The Lewis & Clark County Sheriff’s Office on Thursday released pictures of the suspicious item found at Rossiter Elementary on Tuesday that caused a school evacuation, and explained their response.
Early Tuesday morning law enforcement were called to Rossiter after a staff member found a suspicious-looking plastic bottle wrapped in black tape with nuts and washers on the campus play-ground. Students were evacuated, streets were shut down, and a news release was sent out, in which the public was told that an improvised explosive device had detonated. In addition, schools
in and around Great Falls
were briefly ordered to implement "shelter in place" status as police officers and Sheriff's deputies performed sweeps to ensure there were no threats.
"If I could go back, I wouldn't use the word 'IED,'" said Sheriff/Coroner Leo Dutton. “I would have said, ‘We found a device.’” Dutton told MTN News that he recognizes the public was alarmed by the use of the word and there’s information he could have relayed differently.
"The deputy that responded is a veteran, I know him, he looked at it and it matched the criteria of which he has seen overseas: a bottle with tape around it with nuts and bolts scattered in a long debris field," said Dutton. “I still trust all of the deputies, but I am going to think about those words.”
The announcement of the object being an "IED" and that it had detonated was made in a news release from the county and posted on county Facebook pages at around 9:30 a.m. on Tuesday.

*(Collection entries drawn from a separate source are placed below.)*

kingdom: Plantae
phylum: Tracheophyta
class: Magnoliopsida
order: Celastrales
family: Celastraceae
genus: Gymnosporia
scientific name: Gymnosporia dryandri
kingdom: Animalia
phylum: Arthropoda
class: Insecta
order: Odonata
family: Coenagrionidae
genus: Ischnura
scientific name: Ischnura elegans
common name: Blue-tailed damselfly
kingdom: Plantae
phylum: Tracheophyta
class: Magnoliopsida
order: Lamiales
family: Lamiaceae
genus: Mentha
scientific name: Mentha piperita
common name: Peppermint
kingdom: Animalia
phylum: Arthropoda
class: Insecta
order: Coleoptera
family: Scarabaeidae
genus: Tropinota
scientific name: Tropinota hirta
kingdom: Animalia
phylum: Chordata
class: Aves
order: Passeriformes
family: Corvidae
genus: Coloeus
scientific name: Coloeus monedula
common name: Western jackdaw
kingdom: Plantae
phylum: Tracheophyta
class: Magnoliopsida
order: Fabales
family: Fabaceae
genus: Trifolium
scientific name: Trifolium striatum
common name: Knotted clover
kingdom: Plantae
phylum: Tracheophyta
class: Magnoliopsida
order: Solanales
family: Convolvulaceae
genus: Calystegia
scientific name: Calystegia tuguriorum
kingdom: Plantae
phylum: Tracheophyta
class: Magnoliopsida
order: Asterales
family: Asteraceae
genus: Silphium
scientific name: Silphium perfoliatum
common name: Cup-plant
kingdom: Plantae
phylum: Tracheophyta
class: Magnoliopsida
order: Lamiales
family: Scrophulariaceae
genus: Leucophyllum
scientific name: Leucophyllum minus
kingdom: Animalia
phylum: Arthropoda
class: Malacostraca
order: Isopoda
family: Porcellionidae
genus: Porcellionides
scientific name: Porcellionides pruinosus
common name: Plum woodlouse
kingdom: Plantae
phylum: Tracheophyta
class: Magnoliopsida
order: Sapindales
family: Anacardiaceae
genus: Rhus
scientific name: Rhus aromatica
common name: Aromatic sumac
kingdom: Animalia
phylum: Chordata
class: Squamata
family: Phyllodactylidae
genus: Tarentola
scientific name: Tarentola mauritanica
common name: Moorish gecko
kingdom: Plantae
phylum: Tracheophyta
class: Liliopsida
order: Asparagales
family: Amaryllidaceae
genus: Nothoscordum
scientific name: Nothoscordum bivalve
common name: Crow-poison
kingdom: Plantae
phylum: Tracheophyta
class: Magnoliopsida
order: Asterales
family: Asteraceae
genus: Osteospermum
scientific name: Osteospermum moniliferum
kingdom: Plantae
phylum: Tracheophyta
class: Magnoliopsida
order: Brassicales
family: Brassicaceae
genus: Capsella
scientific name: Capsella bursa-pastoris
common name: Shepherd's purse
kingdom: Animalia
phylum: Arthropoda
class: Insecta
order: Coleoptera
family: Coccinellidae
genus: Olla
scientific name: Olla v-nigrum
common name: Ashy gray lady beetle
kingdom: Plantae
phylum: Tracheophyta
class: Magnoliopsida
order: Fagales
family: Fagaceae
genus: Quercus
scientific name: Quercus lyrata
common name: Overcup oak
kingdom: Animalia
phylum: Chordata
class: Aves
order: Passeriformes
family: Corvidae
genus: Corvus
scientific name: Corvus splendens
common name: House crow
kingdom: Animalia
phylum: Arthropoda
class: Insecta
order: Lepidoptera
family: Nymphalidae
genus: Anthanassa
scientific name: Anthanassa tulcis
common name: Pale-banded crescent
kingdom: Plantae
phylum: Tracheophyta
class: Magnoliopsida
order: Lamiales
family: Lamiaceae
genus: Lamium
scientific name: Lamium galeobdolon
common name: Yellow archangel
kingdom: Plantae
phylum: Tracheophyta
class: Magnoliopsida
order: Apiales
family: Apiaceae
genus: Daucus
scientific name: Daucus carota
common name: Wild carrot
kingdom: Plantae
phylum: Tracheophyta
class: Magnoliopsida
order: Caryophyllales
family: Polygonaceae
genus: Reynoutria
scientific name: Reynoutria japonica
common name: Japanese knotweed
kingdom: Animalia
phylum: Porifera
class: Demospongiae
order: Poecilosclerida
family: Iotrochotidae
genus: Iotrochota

Five hours later, law enforcement had a much better understanding of what the item truly was, and what had unfolded that led to the bottle being placed where it was found. The bottle had been moved to the school from a nearby construction site earlier by an individual with no malicious intent. “We saw video and still pictures that apparently earlier in the morning that bottle was upright such as described earlier, that a young man tried to kick a field goal with it," said Dutton
When the boy kicked the bottle its contents "sprayed" out leading officers to believe it had "detonated.”
"I had no choice, knowing what I knew then versus what we know now totally different decisions, only thing I would change is how I said it," said Dutton. “It’s my fault and my issue. My issue to correct. From this point on I will be withholding information until I can verify fully.”
Dutton said he wants the public to know the thought process that went through the calls that he made, and at the end of the day the safety of people will always come first. “I hope people know that in law enforcement you have to make a snap decision in three seconds or less,” said Dutton.
Every year LCSO responds to dozens of calls about potential explosive devices. Those calls have included “sparkler bombs” in mailboxes and even pipe bombs.
"We have a robot and an ability to x-ray on scene and they have chemical tests they can do right there - [in this case] there was no explosive material or anything like that," said Dutton.
Dutton said he’s proud of how well the students and staff at Rossiter handled the situation. Dutton also told MTN News that he plans on meeting with Superintendent of Schools Tyler Ream to set up a better communication plan between the schools and local law enforcement.
Dutton wants to start a one-call system, so everyone is on the same page as quickly as possible in case of emergencies.